This project addresses the VAST Challenge 2023 Mini-Challenge 1, focused on combating illegal, unreported, and unregulated (IUU) fishing. FishEye International, an organization dedicated to protecting marine species, gathers online news articles about fishing and the marine industry. Using natural language processing, they extract entities and relationships to create a knowledge graph for investigating suspicious activities.
The challenge was to develop an interactive visual analytics tool that helps analysts explore contextual information around suspected entities without being overwhelmed by data. The tool needed to be dynamic and interactive, emphasizing relevant connections to identify companies potentially engaged in illegal fishing.
Four specific entities were designated for investigation: Mar de la Vida OJSC, 979893388, Oceanfront Oasis Inc Carrie, and 8327. The visualization was built using JavaScript and D3.js to create an interactive network graph with multiple exploration features, allowing analysts to discover patterns and relationships that might indicate illegal fishing activities.
A live version of the project is aviable here
This project marked my first experience with the D3.js library, which revealed very helpful for my Master Thesis's project.
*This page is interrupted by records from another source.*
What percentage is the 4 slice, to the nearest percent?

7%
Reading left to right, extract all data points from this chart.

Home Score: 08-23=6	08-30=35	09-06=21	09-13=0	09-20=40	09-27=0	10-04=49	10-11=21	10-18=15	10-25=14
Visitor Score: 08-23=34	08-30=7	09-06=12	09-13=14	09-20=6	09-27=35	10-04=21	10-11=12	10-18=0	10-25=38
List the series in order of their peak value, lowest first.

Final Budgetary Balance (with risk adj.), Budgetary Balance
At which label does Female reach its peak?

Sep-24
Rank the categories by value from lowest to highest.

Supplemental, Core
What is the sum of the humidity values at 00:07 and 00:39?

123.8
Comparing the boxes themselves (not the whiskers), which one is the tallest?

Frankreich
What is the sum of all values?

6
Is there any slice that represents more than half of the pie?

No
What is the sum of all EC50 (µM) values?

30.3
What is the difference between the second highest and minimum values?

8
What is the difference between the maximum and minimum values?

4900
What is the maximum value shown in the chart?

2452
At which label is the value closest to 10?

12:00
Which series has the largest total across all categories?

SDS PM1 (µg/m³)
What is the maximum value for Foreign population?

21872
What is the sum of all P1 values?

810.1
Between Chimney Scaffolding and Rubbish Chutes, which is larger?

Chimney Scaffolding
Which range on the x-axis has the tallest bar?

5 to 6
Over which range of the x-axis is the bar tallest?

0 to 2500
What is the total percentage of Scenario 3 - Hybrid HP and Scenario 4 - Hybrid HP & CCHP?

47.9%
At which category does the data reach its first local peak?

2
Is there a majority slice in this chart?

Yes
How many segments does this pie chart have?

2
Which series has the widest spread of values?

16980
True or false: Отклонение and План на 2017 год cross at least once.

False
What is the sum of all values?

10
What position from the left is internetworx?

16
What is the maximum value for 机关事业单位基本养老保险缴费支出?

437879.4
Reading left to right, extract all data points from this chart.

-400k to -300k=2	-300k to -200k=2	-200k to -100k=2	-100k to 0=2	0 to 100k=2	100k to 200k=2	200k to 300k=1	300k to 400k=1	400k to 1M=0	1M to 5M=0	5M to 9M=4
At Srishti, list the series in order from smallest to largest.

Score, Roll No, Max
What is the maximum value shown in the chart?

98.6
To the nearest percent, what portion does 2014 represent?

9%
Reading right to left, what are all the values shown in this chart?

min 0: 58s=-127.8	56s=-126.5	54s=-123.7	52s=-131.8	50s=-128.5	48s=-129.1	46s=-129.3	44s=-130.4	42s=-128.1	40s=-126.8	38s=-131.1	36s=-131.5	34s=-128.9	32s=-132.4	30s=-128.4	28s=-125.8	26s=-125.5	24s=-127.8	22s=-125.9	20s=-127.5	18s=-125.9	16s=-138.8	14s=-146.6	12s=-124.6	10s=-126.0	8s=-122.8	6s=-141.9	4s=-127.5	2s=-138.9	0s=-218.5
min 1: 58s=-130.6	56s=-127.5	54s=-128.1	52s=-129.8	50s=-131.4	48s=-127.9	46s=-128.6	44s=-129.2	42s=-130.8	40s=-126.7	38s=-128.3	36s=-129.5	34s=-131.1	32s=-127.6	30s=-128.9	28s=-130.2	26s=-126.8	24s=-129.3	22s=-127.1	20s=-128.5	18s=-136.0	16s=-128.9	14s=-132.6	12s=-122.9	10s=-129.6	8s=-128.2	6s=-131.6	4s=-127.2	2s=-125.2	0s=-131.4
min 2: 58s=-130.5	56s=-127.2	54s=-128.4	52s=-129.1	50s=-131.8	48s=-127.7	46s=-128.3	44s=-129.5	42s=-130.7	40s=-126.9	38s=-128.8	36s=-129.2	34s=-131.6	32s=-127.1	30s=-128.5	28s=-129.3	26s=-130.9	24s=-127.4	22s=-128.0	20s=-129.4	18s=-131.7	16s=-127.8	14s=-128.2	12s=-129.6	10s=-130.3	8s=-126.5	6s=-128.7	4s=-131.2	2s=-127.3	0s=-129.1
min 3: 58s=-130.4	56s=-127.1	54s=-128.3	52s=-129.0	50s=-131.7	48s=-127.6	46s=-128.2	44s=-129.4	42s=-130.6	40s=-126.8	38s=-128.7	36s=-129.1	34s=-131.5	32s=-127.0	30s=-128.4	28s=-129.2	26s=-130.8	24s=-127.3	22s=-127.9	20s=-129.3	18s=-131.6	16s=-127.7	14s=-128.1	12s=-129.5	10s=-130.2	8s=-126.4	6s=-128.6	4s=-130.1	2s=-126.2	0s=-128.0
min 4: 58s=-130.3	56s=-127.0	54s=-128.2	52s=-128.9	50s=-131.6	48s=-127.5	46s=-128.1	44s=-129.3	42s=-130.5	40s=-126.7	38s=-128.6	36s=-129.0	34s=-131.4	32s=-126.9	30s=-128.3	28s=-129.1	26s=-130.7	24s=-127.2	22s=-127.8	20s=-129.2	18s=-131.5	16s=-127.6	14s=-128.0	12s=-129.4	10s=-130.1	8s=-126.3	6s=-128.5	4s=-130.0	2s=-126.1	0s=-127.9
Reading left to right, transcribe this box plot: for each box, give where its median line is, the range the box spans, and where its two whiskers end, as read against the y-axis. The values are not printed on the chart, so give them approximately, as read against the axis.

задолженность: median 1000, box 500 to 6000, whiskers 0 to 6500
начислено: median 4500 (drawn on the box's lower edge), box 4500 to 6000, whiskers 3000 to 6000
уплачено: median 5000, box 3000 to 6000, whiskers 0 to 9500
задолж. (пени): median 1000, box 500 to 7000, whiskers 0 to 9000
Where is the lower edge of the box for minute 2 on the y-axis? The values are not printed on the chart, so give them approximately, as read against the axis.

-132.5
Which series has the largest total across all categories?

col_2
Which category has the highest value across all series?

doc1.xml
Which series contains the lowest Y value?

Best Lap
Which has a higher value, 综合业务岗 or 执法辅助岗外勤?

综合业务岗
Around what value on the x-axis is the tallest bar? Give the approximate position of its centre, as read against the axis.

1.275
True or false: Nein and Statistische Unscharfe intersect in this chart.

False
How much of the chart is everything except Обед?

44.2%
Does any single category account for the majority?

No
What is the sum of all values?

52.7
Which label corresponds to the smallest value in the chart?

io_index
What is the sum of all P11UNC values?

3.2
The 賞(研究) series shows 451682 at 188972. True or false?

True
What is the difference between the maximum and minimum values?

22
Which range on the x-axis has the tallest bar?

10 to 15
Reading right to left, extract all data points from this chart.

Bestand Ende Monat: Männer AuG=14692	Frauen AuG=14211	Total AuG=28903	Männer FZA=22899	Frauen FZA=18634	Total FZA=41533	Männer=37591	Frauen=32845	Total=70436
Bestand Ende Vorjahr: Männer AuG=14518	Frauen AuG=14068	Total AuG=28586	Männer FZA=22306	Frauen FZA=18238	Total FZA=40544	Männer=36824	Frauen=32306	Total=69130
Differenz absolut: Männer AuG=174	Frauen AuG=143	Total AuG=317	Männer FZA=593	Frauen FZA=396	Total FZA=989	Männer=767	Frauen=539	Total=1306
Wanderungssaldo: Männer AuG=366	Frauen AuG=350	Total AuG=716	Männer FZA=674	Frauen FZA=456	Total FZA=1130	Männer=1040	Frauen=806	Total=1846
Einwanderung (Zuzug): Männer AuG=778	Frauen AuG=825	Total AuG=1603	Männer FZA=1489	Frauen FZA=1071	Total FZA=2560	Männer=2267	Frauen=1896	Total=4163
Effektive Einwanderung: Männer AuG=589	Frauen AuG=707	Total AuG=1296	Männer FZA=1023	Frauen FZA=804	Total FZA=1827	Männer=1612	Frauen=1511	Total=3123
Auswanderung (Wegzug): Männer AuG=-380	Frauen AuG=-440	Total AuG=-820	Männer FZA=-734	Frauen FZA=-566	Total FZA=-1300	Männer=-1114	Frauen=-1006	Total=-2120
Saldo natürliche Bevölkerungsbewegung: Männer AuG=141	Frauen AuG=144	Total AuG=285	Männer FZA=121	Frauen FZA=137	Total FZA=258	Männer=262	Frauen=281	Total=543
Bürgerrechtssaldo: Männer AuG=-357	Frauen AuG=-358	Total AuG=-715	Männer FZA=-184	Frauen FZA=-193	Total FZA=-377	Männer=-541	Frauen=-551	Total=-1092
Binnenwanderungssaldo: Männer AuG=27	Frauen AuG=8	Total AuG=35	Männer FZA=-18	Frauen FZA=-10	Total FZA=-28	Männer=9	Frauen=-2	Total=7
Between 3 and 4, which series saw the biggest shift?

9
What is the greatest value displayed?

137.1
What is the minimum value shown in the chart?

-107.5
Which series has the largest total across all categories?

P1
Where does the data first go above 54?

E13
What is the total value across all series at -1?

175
The reliance solely on JavaScript for data manipulation limited options and made the process less efficient compared to using a dedicated API as i was used while working.
The most challenging aspect was the initial data exploration phase. Without a clear pattern identified beforehand, the project evolved into building a comprehensive "toolbox" for visual data exploration. This approach taught me that effective visual analytics can emerge through iterative development and user interaction rather than being limited to predetermined analysis.
Through visual exploration, I learned to identify key patterns indicating potential illegal activity: highly interconnected clusters of entities and nodes with numerous incoming and outgoing connections. The entity 979893388 emerged as a central node connected to multiple clusters, particularly through partnership links, revealing a network of major entities including Mar del Oeste Pic, Ocean Fisheries Llc, and SeaSpray Wave SRL Solutions.

Selecting an appropriate color palette was crucial for intuitive navigation. Using ColorBrewer 's qualitative scheme with nine distinct colors, I learned to balance visual clarity with information density. Colors distinguished between node states (entity to investigate, clickable nodes, sources, targets) and link types (ownership, partnership, family relationship, membership).
Implementing multiple interaction methods taught me about progressive disclosure in UI design. The left panel provides filtered views and distance-based exploration, left-clicking highlights immediate connections, right-clicking expands nodes to reveal sources or targets, and hovering displays detailed tooltips. Each interaction serves a specific analytical purpose without overwhelming users.
Creating the "link distance n" concept (you can read about it in the report) allowed for systematic network traversal, defining distance as the number of links needed to reach other nodes from an origin.